Courts pave the way for the removal of Confederate statues in the heart of the deadly Charlottesville “Unite the Right” rally


The Virginia Supreme Court paved the way for the removal of two federal statues in Charlottesville on Thursday. One of them was previously the center of a deadly 2017 rally attended by hundreds of neo-Nazis and white supremacists.

TheĀ· State Supreme Court overturns inferior court ruling In support of a group of residents who have sued the city to prevent the destruction of statues of Confederate Generals Robert E. Lee and Thomas J. “Stonewall” Jackson.

This decision is the latest in a series Similar moves nationwide to remove the symbol of white supremacy.. According to a year-end update of the Southern Poverty Law Center, 168 such symbols were renamed or removed last year, including placards, the dedication of buildings, and more than 90 Confederate monuments. “Who’s Legacy?” Report, Track Confederate symbols across the country.

Charlottesville has received particular national attention since 2017 after the “Unite the Right” rally was held in the city in August. The event’s white supremacist organizers said they had gathered to protect the statue of Lee, who is currently allowed to be removed.

The statue of General Robert E. Lee of the Confederate Army stands behind a crowd of hundreds of white supremacists, neo-Nazis, and members of the

At the Unite the Right Rally in Charlottesville, Virginia, on August 12, 2017, a statue of General Robert E. Lee of the Confederate Army was featured by hundreds of white supremacists, neo-Nazis, and the “alt-right.” Standing behind the members of.
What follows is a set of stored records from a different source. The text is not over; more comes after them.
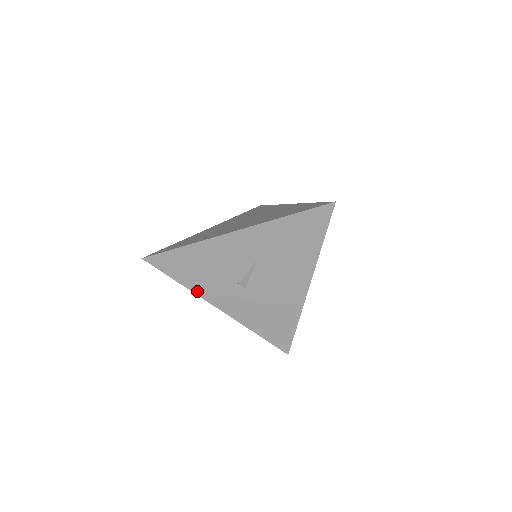
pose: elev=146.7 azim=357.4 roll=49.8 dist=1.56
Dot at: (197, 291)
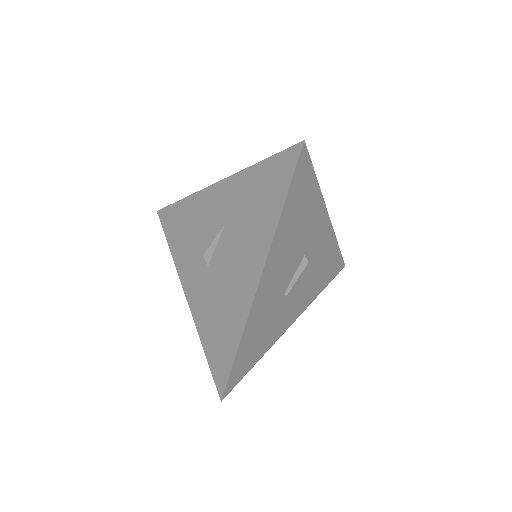
Dot at: (177, 261)
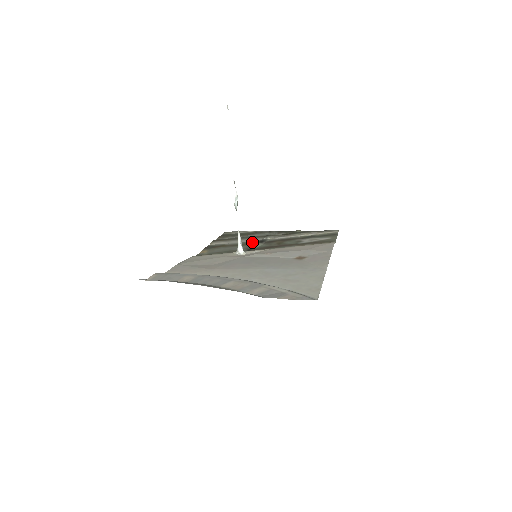
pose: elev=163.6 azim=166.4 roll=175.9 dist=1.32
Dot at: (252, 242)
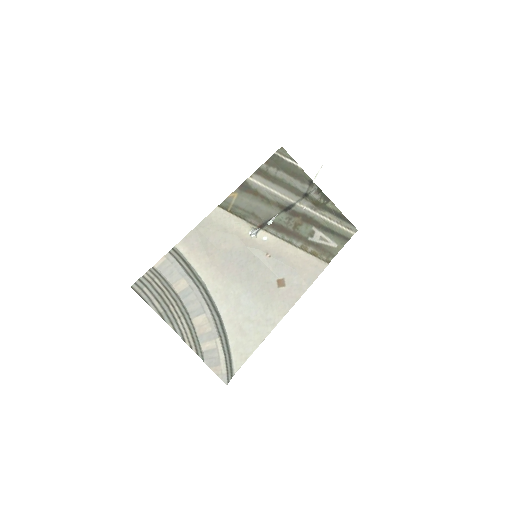
Dot at: (280, 205)
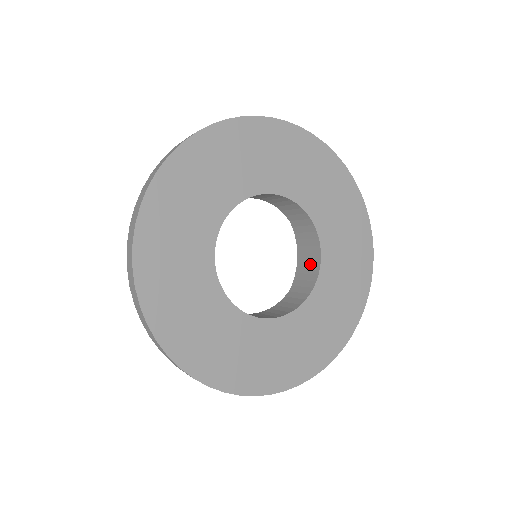
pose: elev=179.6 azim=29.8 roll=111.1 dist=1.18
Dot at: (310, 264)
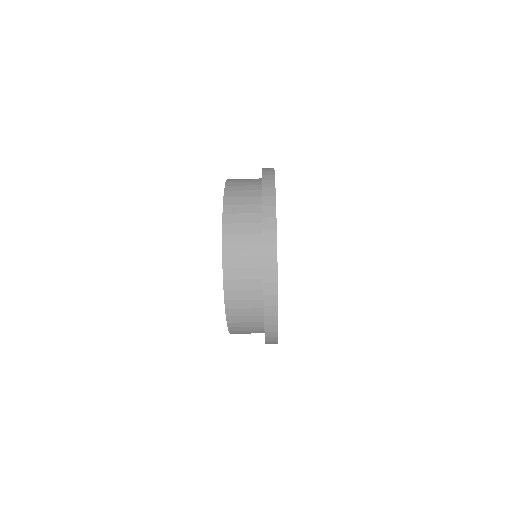
Dot at: occluded
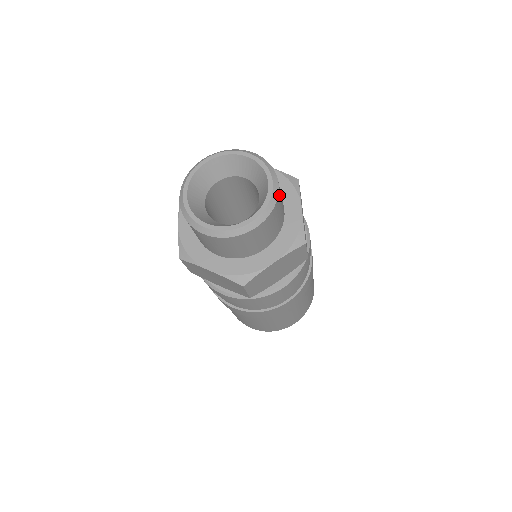
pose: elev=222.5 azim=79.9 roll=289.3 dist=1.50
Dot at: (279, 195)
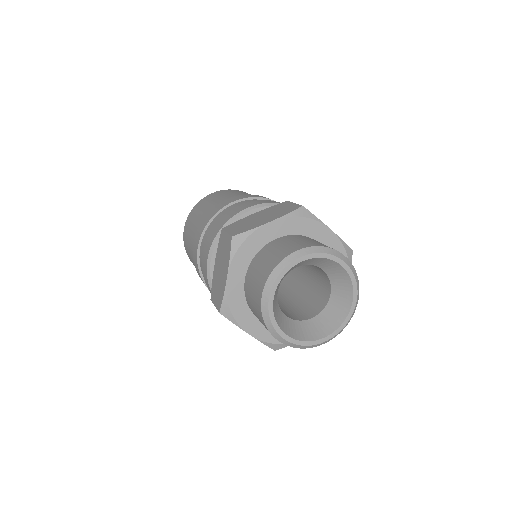
Dot at: occluded
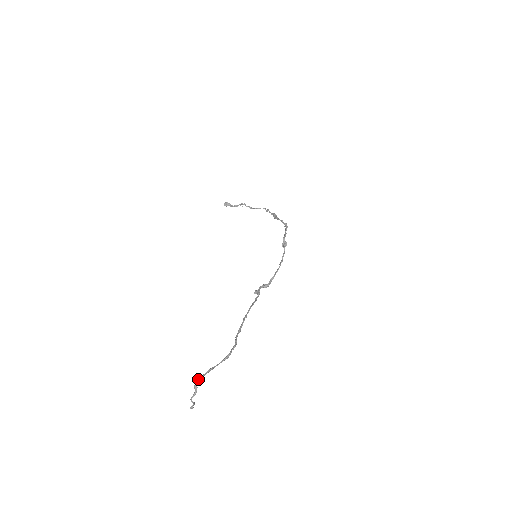
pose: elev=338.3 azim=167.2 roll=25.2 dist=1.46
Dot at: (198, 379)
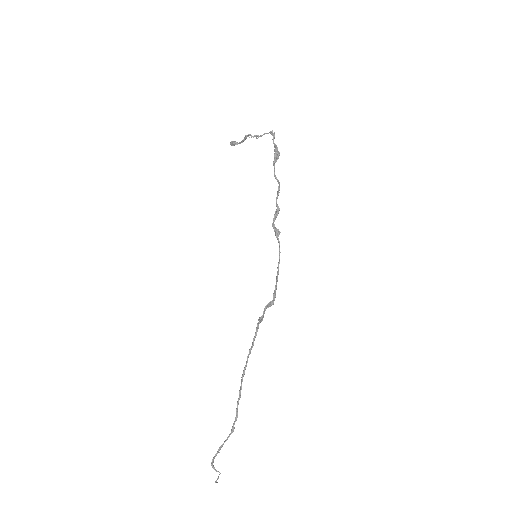
Dot at: (213, 458)
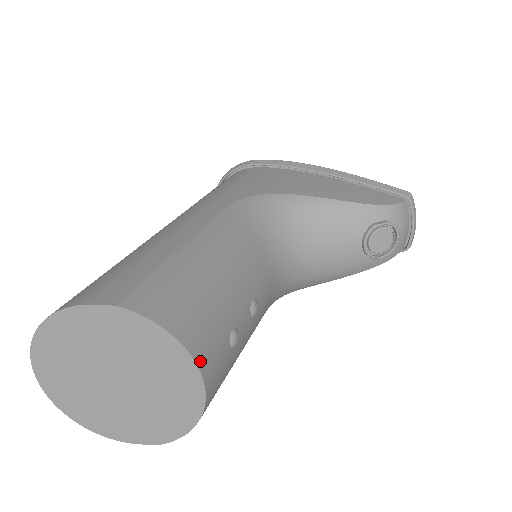
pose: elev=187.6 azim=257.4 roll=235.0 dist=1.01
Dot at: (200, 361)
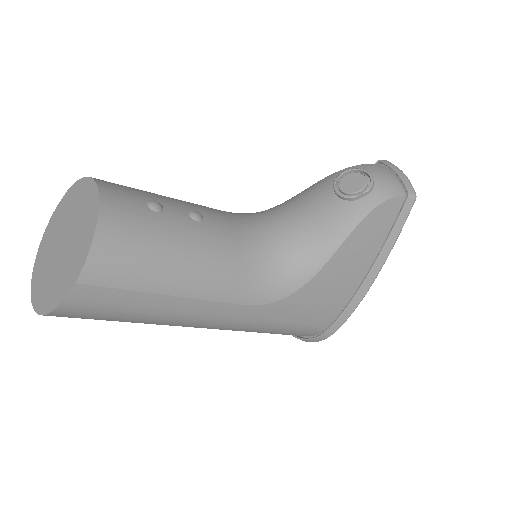
Dot at: (101, 185)
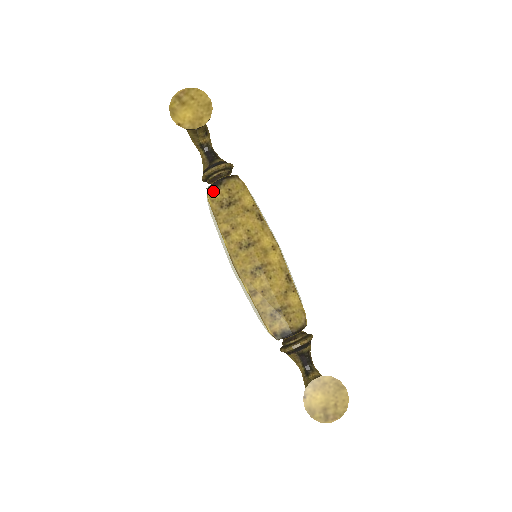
Organizers met with a large group of opposition activists, killing three people and injuring dozens in the clash. A woman was killed at the event after a neo-Nazi thrust his car into a protester. President Donald Trump at that time There were “good” people on “both sides” of the protest.

Confederate emblems are common in the South, but Virginia has the most Confederate symbols.
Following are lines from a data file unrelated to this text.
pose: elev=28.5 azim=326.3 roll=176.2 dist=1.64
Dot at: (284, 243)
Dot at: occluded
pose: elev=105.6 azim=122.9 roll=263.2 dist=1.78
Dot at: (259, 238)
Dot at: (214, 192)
In February, Legislature passed a bill to remove the statues of former Virginia Governor and US Senator Harry F. Birdsenior from the premises of the Legislature. He was considered the designer of the state’s racist “massive resistance” policy to the integration of public schools.
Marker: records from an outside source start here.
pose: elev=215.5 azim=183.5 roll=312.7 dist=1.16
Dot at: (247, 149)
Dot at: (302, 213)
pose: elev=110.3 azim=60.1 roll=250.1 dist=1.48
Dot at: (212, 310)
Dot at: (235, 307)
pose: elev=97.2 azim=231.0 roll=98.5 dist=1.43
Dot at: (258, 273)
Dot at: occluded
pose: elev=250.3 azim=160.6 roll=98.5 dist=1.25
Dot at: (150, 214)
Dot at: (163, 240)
Activists have long sought to remove these symbols, but after George Floyd’s death, the movement became more powerful. Today, the Confederate symbol is more closely associated with white supremacy, but many still defend these statues and monuments as a Southern heritage.

According to the latest SPLC report published in February, nearly 2,100 emblems and dedication to the Confederates remain, including more than 700 statues.